“The Art of African Hair Threading” – a short film by Nigerian fashion designer Busayo Michelle Olupona – is dedicated to a traditional method of Afrohair styling. Among other videos and short films, it is currently running a loop in the Afro Hair District of the exhibition Connecting Afro Futures. Fashion x Hair x Design at Berlin’s Museum of Decorative Arts. In this interview we learn more about the film and the woman behind it.
Busayo Michelle Olupona founded her fashion label because of “the belief in the power of color to communicate the dynamism, personality and nuances of the individual.” She grew up in Nigeria and now lives and works between Lagos and New York City. She is interested in exploring traditions and the ways in which they inform the present.

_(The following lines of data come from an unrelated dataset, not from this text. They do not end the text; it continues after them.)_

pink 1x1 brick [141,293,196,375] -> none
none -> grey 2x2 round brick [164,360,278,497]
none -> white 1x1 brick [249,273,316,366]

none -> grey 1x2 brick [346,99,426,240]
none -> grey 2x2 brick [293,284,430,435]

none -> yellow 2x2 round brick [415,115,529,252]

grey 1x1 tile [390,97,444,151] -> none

With the fashion label, came photoshoots and the topic of styling – specifically hairstyling – more to the fore. She re-encountered the hairstyles of her childhood in a new light: “Over the last few years, I have undergone a transformation of sorts, a return to and reintegration of childhood traditions and aesthetic, stylistic choices that I had aggressively dismissed as a child from fashion to hair, my aesthetic choices have become distinctly Nigerian.”
One result of this interest is her short film about African Hair Threading – about the method of styling hair in which hair is wrapped with thread to create sculptures and static structures on the hair.

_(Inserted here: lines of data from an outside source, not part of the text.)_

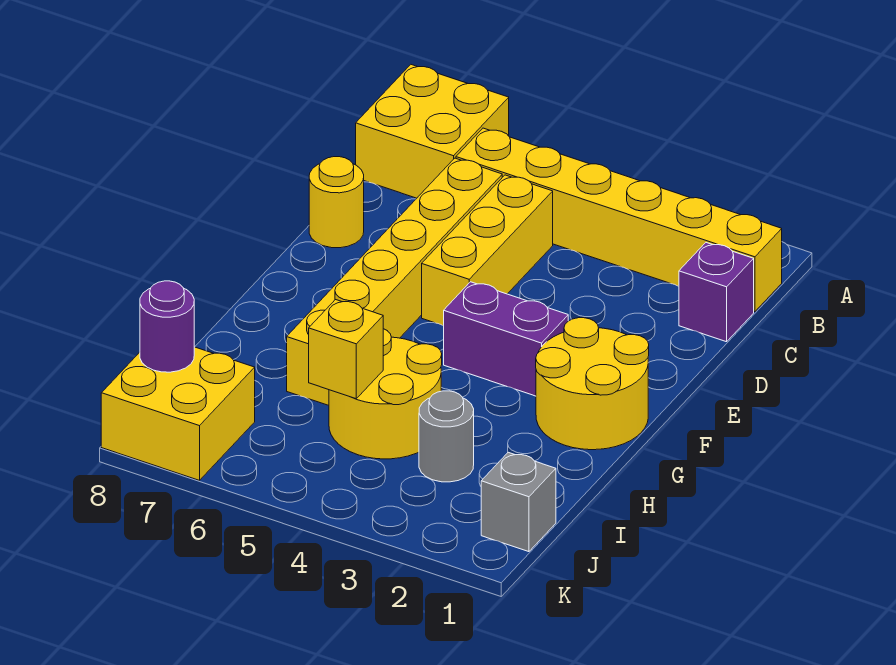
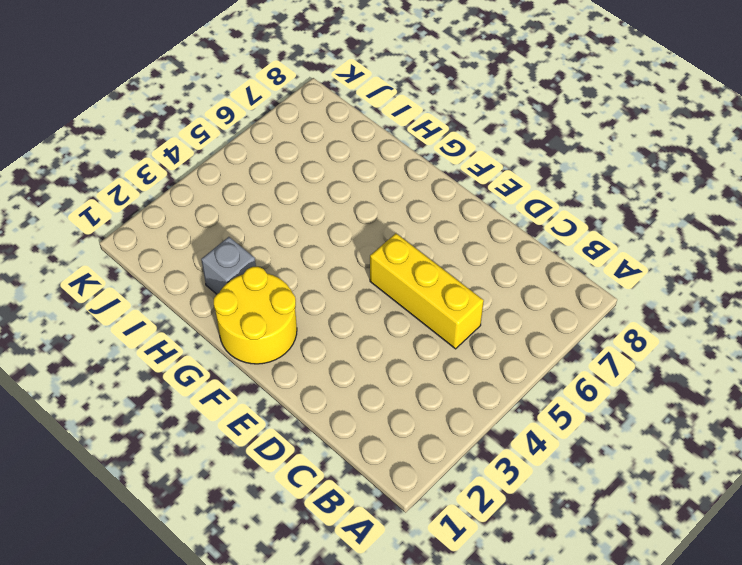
grey 1x1 brick [201,237,256,294] -> grey 1x1 brick moved to [481,452,556,552]
none -> yellow 2x2 brick [356,65,509,198]
none -> yellow 1x6 brick [456,128,782,312]
none -> purple 1x1 brick [679,243,754,342]

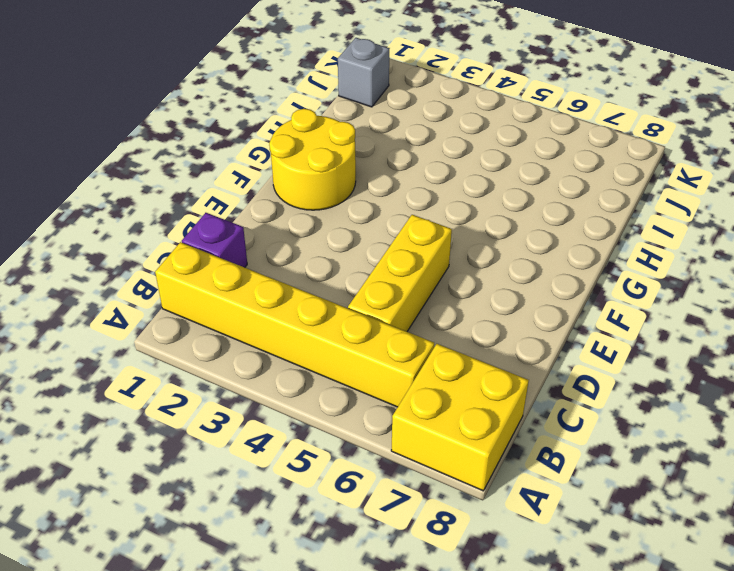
none -> yellow 1x6 brick [287,158,502,405]
none -> yellow 1x1 round brick [309,157,364,248]
none -> purple 1x2 brick [444,282,568,396]

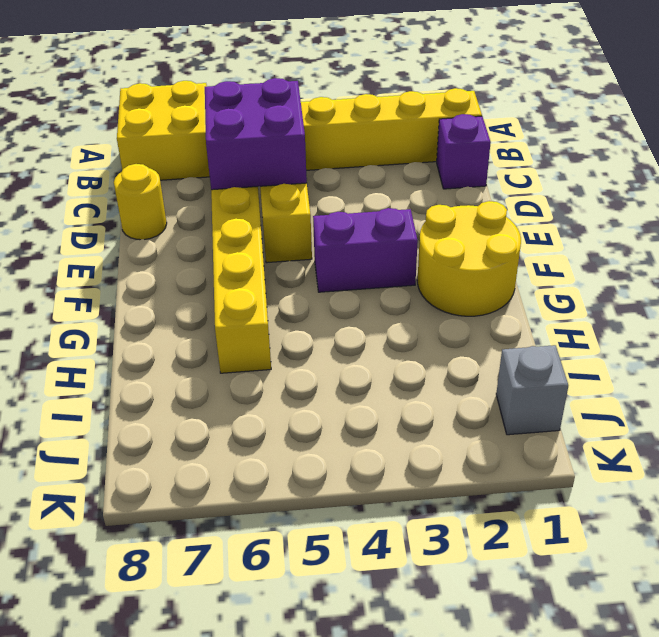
purple 2x2 brick [205,78,307,190] -> none
none -> yellow 2x2 round brick [329,329,442,459]
none -> grey 1x1 round brick [419,391,474,482]
none -> yellow 2x2 brick [101,347,255,480]

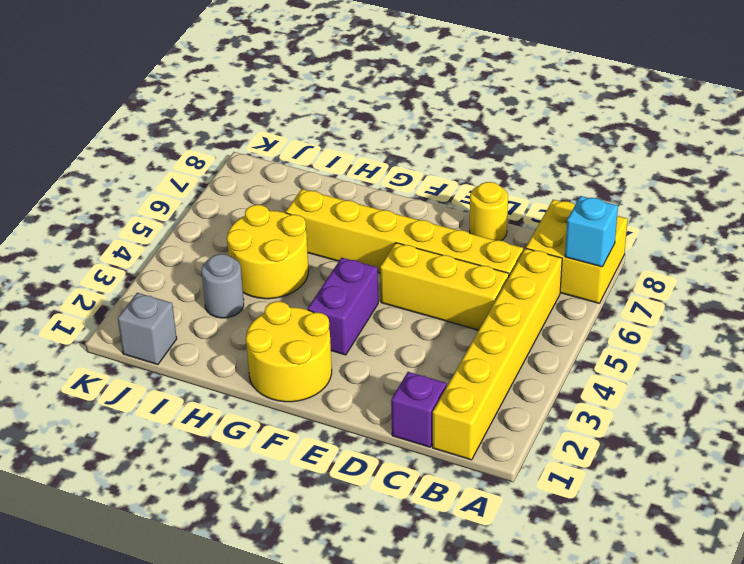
cyan 1x1 brick [565,196,618,267] -> none
none -> yellow 2x2 brick [101,347,255,480]
none -> yellow 1x1 brick [309,300,383,399]
none -> purple 1x1 round brick [140,281,194,372]

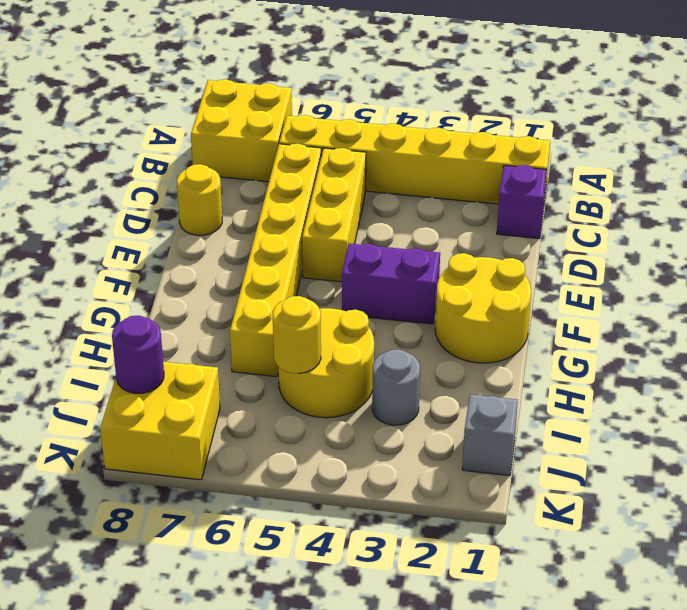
yellow 1x1 round brick [273,296,321,373] -> yellow 1x1 brick [309,300,383,399]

What started you on the journey towards making your video “The Art of African Hair Threading”? What went into the production process?
I am primarily interested in how we as Africans can both in aesthetic, lifestyle and cultural choices can return to and embrace what makes us different and unique in the world. The video was about exploration the most indigenous of our hair traditions particularly considering the fact that hair threading is so complex, some people hate it, some find it painful and yet it is the sort of a singularly specific reclamation of an African identity. And there is tremendous power in the style and what it says to the world about who you are.
How has the video been received so far? Have any of the reactions you got stood out to you?
The reception was far beyond my expectations, I was exploring my own curiosities and attempting to understand my own changed relationship with the hairstyle. I use to hate it as a kid and yet as I have gotten older the very thing that I ran away from like our clothes and our hair is what excites me now. It really wasn’t about the world response. However, it struck a chord, because I think we are all struggling with these same issues, what I was most excited about was the conversation that it sparked and the ways African women from across the continent were connecting with each other as they discussed the video.
Where are you at your most creative and what is the DNA of your creative process?
Nigeria, for sure. I pursue my curiosities, what are the questions I have about our indigenous practices, what are traditions that I don’t understand and wish I knew more about. I follow my muse. I can’t really dissect it.
How do you see the intersection of Fashion Design and Hair Styling?
Hair and Fashion are certainly deeply connected. The way one interprets fashion is deeply dependent on its context and hair is a fundamental part of that context. I think of the presentation as one complete whole.
Why is the interest in traditional African hairstyles increasing? What do you think are the causes of that?
Interest from whom? Black people have always been interested in hair. I do think the exposure of traditional African threading caused some excitement because some Black people across the diaspora hadn’t really seen it before. If you mean from the mainstream culture, I think Black culture has always been a source for imitation, originality and dopeness in general. I do worry that by sharing these very culturally specific and beautiful parts of our culture with the world, it will be cannibalised.
What’s next for you, do you have other hair projects planned?
I will continue my exploration of the indigenous and the original in our pre-colonial selves, hair will definitely factor in some way, but not sure how just yet.